Search the data for "brightfield". Each line containing it is to be copied.

═════ RECORDS PROVIDED

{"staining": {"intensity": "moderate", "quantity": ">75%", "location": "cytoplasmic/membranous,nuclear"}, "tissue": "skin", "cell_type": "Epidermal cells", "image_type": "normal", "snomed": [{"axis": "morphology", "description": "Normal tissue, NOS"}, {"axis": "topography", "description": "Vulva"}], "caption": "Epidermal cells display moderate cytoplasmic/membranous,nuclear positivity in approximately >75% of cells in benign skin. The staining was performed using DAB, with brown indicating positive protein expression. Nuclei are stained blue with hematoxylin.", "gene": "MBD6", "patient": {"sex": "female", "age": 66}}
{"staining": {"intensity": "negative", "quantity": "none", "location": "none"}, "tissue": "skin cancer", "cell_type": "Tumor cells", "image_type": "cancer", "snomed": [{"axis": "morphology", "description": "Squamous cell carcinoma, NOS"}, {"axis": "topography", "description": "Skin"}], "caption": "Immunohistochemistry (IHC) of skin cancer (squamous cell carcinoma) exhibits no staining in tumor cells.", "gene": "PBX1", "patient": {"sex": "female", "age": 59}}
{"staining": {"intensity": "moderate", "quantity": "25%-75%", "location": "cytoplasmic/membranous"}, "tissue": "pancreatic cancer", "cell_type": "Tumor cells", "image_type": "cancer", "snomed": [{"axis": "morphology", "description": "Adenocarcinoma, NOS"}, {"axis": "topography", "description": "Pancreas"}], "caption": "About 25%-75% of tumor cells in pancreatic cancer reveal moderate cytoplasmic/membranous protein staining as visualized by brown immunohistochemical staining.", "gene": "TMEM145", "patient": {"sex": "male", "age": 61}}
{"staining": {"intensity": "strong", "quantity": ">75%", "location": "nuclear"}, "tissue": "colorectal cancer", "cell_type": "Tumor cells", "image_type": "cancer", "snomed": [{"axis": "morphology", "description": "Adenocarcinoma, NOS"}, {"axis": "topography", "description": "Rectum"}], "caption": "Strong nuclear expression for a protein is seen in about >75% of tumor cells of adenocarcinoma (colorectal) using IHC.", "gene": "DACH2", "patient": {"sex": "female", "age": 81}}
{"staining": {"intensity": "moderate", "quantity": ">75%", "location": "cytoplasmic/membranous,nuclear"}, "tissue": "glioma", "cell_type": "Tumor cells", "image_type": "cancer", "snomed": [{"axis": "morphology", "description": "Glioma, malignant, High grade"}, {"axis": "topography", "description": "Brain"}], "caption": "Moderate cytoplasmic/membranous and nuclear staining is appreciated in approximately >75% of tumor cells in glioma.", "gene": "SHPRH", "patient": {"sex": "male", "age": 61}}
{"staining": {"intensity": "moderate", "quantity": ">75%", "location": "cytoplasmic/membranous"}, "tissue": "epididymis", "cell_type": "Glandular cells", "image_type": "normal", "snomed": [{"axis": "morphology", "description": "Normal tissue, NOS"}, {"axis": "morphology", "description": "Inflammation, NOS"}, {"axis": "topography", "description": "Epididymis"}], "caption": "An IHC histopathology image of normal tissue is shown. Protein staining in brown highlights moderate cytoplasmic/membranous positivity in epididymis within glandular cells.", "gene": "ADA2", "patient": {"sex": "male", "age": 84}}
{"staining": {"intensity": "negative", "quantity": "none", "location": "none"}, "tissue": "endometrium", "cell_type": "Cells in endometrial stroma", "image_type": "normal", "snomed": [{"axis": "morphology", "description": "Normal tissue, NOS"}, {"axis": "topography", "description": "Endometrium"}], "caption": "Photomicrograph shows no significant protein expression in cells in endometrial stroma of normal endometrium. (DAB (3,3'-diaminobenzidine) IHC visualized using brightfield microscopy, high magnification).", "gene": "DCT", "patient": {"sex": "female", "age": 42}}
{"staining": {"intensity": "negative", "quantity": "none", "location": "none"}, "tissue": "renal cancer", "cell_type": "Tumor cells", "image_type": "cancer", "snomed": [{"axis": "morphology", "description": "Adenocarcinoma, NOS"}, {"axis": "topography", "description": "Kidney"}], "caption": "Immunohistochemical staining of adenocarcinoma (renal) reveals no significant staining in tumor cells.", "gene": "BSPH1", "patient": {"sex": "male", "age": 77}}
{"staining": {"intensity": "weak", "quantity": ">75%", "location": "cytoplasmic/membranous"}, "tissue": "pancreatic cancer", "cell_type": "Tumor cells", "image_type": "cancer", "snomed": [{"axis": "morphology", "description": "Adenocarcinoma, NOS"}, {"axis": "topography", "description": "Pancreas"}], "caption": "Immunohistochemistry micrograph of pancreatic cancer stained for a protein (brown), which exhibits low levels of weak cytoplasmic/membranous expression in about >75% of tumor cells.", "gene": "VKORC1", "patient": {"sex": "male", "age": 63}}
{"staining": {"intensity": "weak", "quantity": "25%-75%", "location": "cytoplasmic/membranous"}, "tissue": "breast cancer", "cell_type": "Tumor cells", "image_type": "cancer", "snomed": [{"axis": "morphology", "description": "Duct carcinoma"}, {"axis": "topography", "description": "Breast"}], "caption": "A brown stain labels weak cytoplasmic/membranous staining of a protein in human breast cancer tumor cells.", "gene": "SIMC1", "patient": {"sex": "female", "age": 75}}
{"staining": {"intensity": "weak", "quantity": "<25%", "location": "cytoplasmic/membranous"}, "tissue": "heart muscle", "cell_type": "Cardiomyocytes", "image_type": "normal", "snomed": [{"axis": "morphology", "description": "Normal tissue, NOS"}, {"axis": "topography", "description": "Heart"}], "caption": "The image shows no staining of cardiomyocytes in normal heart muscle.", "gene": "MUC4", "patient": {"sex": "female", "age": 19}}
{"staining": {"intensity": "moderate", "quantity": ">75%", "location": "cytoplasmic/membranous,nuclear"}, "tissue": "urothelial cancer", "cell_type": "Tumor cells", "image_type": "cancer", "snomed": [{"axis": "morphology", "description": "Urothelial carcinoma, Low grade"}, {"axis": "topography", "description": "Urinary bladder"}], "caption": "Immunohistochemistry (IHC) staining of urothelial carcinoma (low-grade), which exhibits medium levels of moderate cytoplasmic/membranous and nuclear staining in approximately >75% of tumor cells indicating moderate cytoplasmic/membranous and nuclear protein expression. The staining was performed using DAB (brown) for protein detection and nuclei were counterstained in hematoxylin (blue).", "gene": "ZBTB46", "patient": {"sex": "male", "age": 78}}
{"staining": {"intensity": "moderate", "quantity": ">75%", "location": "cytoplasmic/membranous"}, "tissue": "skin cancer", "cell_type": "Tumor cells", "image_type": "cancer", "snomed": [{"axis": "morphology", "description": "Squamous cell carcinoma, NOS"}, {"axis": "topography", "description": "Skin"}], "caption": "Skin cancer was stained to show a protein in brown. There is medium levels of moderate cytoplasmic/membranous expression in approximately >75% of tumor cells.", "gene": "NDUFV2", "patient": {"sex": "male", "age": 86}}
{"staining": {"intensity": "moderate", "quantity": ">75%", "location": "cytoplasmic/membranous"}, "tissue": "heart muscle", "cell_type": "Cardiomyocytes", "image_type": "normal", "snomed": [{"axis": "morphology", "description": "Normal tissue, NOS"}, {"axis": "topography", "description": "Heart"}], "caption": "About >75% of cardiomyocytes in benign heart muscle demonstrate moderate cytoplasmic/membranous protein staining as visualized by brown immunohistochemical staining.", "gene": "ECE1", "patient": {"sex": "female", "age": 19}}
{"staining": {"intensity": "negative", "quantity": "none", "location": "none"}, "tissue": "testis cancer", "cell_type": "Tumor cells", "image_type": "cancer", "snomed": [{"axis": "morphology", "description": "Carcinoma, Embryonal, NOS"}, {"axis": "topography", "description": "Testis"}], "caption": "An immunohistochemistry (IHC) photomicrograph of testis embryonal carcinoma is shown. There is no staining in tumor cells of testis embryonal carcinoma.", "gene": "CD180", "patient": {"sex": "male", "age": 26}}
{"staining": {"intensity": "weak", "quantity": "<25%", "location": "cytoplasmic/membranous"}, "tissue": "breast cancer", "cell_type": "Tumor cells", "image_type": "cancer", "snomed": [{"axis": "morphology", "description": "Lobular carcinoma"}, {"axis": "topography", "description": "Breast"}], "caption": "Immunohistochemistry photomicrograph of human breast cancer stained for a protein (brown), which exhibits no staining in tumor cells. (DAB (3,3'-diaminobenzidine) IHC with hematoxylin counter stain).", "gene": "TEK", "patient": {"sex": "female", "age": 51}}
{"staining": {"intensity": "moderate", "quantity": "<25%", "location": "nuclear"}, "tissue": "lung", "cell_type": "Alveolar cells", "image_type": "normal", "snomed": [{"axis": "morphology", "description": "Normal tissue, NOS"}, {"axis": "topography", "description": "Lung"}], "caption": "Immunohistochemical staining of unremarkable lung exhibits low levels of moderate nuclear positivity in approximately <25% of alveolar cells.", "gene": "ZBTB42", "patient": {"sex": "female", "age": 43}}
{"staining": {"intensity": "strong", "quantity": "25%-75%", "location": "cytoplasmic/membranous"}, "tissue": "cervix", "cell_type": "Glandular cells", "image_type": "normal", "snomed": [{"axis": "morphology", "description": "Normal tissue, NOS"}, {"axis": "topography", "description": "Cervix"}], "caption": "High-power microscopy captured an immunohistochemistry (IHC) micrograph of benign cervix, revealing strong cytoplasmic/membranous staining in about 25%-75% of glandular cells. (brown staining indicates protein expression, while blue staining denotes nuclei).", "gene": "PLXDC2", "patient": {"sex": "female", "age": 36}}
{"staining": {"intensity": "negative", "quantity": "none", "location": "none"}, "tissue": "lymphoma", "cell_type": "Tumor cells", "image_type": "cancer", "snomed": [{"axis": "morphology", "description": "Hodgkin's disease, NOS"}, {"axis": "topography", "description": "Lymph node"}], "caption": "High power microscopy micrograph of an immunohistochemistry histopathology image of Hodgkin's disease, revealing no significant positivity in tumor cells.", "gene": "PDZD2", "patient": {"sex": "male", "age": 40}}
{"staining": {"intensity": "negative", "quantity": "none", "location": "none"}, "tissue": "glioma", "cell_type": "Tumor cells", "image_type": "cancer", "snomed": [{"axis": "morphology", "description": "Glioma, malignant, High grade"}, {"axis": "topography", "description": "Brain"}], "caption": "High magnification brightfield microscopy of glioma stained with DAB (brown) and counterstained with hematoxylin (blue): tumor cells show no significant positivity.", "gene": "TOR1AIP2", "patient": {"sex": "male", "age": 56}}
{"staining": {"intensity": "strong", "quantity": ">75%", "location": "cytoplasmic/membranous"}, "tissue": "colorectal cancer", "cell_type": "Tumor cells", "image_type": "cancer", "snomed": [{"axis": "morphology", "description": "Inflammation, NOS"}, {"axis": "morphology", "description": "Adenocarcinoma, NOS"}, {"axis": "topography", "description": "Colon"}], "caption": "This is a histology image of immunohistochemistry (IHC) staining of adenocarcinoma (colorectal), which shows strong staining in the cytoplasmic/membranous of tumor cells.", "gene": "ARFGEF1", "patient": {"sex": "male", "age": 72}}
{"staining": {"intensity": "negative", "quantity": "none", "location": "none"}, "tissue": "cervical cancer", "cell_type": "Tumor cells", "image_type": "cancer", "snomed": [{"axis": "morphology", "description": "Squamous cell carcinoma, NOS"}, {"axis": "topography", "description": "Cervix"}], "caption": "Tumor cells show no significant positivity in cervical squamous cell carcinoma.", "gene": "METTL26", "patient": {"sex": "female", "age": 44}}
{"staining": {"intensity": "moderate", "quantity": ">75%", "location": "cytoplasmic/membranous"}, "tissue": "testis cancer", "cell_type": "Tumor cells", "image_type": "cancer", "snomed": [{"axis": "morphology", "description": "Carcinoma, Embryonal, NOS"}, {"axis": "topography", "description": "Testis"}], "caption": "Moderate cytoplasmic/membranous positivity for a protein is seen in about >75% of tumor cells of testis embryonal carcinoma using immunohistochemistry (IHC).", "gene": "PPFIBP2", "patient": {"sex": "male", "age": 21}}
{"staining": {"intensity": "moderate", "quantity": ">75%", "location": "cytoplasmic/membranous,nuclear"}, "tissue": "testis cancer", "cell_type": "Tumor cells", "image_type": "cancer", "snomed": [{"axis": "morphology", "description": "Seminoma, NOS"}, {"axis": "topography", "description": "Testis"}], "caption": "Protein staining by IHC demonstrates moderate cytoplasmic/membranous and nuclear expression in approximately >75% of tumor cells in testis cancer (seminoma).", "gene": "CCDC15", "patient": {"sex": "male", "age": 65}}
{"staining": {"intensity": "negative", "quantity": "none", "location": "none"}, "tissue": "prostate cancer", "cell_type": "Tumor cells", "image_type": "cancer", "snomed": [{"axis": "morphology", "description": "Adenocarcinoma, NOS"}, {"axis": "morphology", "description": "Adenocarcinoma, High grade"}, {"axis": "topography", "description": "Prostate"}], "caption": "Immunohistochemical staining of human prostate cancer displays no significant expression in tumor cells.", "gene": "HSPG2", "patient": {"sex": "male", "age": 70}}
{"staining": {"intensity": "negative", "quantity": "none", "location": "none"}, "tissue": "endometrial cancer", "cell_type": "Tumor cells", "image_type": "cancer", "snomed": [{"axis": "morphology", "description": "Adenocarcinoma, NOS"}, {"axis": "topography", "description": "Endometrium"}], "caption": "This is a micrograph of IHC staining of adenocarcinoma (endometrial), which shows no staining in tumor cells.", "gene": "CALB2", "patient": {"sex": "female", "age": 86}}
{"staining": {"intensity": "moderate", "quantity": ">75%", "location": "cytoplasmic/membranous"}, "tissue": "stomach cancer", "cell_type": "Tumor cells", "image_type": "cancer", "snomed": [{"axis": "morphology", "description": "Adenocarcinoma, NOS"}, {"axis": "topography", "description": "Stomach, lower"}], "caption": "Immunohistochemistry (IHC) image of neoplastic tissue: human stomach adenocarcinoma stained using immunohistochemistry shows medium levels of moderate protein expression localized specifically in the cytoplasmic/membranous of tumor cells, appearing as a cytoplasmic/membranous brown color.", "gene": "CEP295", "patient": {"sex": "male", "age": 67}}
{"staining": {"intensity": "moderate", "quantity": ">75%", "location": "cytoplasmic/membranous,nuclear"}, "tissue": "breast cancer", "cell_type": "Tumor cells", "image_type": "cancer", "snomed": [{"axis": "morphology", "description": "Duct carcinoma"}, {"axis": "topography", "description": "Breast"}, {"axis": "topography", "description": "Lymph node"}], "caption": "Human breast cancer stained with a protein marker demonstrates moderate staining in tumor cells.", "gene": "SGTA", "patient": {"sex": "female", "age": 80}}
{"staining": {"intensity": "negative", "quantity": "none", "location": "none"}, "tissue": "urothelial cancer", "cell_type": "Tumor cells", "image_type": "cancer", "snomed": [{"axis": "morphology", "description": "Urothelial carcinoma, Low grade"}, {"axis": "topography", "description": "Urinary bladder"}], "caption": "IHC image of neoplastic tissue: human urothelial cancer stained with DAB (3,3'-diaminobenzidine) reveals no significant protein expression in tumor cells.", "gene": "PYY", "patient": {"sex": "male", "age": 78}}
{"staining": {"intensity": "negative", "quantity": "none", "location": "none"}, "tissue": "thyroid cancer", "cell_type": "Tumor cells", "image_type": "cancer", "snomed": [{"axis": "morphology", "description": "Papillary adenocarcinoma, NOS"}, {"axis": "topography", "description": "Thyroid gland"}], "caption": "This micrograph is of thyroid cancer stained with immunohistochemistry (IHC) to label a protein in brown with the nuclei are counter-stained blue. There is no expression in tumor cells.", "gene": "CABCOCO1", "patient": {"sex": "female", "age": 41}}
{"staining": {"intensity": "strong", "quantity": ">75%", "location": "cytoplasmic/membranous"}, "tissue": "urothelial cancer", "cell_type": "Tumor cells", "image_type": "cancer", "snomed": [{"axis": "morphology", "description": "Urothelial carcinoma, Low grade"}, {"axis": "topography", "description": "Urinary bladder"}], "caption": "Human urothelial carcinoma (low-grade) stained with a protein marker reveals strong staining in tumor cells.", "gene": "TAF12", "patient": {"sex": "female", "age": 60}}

══════════

**SOLUTION FOR THIS PROBLEM:**
{"staining": {"intensity": "negative", "quantity": "none", "location": "none"}, "tissue": "endometrium", "cell_type": "Cells in endometrial stroma", "image_type": "normal", "snomed": [{"axis": "morphology", "description": "Normal tissue, NOS"}, {"axis": "topography", "description": "Endometrium"}], "caption": "Photomicrograph shows no significant protein expression in cells in endometrial stroma of normal endometrium. (DAB (3,3'-diaminobenzidine) IHC visualized using brightfield microscopy, high magnification).", "gene": "DCT", "patient": {"sex": "female", "age": 42}}
{"staining": {"intensity": "negative", "quantity": "none", "location": "none"}, "tissue": "glioma", "cell_type": "Tumor cells", "image_type": "cancer", "snomed": [{"axis": "morphology", "description": "Glioma, malignant, High grade"}, {"axis": "topography", "description": "Brain"}], "caption": "High magnification brightfield microscopy of glioma stained with DAB (brown) and counterstained with hematoxylin (blue): tumor cells show no significant positivity.", "gene": "TOR1AIP2", "patient": {"sex": "male", "age": 56}}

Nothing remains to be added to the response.